** SOURCE PASSAGE follows **

Lei Xiong

Postdoctoral Scholar
Genetics
Stanford University

My research interests are centered on the development and application of innovative deep learning approaches to solve complex biological questions, with a primary focus on advancing our understanding of gene regulation and cellular diversity. To achieve this goal, I build models that can effectively capture and interpret complex features from biological datasets, which provides new insights into fundamental biological processes. Specifically, I will Decipher Mechanisms of Macrophage Dynamics and Cellular Crosstalk in Cancer. Through my work, I aim to drive significant advances in the field of single-cell multiomics and regulatory DNA sequence, which has the potential to contribute to a better understanding of human health and disease.

Feel free to reach out by email jsxlei at gmail.com or other social media listed above!

Education

2015-2020

Tsinghua University
Ph.D. in Computational Biology
Advisor: Prof.Qiangfeng Cliff Zhang
Thesis: Artificial intelligence method for single-cell ATAC-seq data via feature extraction

2011-2015

University of Science and Technology of China (USTC)
B.S. in Biology, Shitsan Pai Talent Program in Life Sciences
Advisor: Prof.Nieng Yan
Thesis: Structure basis and transport mechanism of membrane protein GLUT3

News

Jun 18, 2024

Awarded School of Medicine Dean’s Postdoctoral Fellowship, Stanford.

Mar 25, 2024

Join Prof.Anshul Kundaje lab in Genetics at Stanford, also co-supervised by Prof.Mike Bassik.

Dec 16, 2023

Our workshop paper scCLIP: Multi-modal Single-cell Contrastive Learning Integration Pre-training was presented on NeurIPS 2023 AI4Science workshop

Dec 1, 2021

Join Prof.Manolis Kellis lab in CSAIL at MIT and Broad Institute of MIT and Harvard.

Jun 30, 2021

Awarded Outstanding Doctoral Dissertation Award of Tsinghua University.

Jan 13, 2021

Awarded Outstanding Graduate of Beijing.

Sep 14, 2020

PhD. thesis Defense.

Feb 1, 2020

Our work SCALE was awarded Top 10 Algorithms and Tools for Bioinformatics in China in 2019.

** End of SOURCE PASSAGE **

[PROBLEM A]: Please copy the profile text from "University of Science" up to and including "Postdoctoral Fellowship, Stanford.".
[PROBLEM B]:
Answer these questions from the profile:
(i) At which university was the Ph.D. in Computational Biology earned?
(ii) Who was the advisor for the B.S. thesis?
(iii) On what date does the profile list the award of the School of Medicine Dean's Postdoctoral Fellowship?

** DATASET follows **

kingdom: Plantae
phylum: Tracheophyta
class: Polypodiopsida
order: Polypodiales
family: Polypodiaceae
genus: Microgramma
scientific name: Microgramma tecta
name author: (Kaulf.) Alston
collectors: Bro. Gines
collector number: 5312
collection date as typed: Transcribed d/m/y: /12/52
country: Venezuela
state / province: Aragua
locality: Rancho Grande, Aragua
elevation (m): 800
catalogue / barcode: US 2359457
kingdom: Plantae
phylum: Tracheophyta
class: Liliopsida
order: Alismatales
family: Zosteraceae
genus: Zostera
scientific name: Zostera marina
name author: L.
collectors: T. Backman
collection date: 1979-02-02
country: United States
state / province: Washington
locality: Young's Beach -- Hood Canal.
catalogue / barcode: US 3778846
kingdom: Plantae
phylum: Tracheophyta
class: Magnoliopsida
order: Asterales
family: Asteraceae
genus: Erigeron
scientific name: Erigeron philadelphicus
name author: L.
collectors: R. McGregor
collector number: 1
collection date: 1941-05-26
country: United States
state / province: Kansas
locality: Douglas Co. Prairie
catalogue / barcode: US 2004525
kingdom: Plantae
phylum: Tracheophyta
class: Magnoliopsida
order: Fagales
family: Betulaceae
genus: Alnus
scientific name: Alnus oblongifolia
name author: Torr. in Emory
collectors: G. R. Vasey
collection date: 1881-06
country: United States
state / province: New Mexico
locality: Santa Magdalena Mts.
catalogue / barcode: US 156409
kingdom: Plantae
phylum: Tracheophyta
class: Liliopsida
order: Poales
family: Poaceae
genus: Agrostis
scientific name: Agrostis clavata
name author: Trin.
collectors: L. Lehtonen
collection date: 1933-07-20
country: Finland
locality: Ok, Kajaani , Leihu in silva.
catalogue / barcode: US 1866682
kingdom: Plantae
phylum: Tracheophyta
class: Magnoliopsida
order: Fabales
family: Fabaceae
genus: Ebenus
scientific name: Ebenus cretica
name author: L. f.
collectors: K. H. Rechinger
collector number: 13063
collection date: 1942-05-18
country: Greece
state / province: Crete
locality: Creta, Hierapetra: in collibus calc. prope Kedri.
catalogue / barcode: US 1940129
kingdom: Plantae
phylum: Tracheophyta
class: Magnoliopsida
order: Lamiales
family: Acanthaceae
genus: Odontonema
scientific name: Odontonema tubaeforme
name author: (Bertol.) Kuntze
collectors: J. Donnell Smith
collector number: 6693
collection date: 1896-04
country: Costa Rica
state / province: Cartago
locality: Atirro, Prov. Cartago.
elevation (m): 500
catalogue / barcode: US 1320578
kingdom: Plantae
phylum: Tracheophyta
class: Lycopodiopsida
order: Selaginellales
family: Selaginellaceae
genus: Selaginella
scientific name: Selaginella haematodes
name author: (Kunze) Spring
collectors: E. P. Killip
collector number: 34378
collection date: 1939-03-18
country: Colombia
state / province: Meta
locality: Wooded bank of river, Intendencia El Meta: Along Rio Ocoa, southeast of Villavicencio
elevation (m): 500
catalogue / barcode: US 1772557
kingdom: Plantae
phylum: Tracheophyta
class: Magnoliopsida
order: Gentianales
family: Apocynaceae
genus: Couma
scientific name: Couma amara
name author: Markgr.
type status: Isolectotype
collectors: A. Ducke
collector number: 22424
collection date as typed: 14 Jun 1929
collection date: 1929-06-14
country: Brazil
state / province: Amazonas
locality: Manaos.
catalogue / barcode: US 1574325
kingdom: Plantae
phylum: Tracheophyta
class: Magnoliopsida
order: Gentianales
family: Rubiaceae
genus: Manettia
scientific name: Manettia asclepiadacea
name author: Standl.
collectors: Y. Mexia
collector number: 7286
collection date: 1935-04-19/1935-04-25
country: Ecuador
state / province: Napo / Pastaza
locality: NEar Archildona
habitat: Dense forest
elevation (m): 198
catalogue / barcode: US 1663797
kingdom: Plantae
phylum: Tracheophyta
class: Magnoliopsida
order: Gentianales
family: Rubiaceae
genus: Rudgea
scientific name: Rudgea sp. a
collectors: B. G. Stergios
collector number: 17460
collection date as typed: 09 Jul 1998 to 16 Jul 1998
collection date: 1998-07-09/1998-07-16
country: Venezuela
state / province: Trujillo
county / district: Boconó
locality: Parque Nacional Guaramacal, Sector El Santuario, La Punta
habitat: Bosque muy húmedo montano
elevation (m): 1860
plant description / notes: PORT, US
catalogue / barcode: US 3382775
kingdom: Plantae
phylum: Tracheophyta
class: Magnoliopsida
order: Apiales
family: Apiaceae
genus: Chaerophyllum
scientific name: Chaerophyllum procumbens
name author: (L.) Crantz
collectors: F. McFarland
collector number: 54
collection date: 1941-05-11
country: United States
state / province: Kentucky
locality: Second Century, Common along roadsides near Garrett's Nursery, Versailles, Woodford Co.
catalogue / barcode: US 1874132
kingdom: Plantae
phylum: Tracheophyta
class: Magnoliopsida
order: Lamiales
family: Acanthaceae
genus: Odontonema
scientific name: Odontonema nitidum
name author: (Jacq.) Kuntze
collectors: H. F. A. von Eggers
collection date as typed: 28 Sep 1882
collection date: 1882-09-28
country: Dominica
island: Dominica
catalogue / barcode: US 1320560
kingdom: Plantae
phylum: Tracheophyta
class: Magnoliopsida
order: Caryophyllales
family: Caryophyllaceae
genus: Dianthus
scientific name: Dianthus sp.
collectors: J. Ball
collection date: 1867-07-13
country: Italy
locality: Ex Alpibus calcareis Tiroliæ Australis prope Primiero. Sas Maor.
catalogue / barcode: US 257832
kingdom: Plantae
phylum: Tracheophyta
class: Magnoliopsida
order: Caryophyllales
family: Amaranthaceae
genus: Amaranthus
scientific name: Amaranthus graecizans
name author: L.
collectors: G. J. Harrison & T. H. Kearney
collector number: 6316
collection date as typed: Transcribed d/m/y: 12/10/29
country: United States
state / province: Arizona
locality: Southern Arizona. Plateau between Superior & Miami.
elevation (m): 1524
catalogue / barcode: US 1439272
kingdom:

** End of DATASET **

[WORKED SOLUTION A]:
University of Science and Technology of China (USTC)
B.S. in Biology, Shitsan Pai Talent Program in Life Sciences
Advisor: Prof.Nieng Yan
Thesis: Structure basis and transport mechanism of membrane protein GLUT3

News

Jun 18, 2024

Awarded School of Medicine Dean’s Postdoctoral Fellowship, Stanford.

[WORKED SOLUTION B]:
(i) Tsinghua University
(ii) Prof. Nieng Yan
(iii) Jun 18, 2024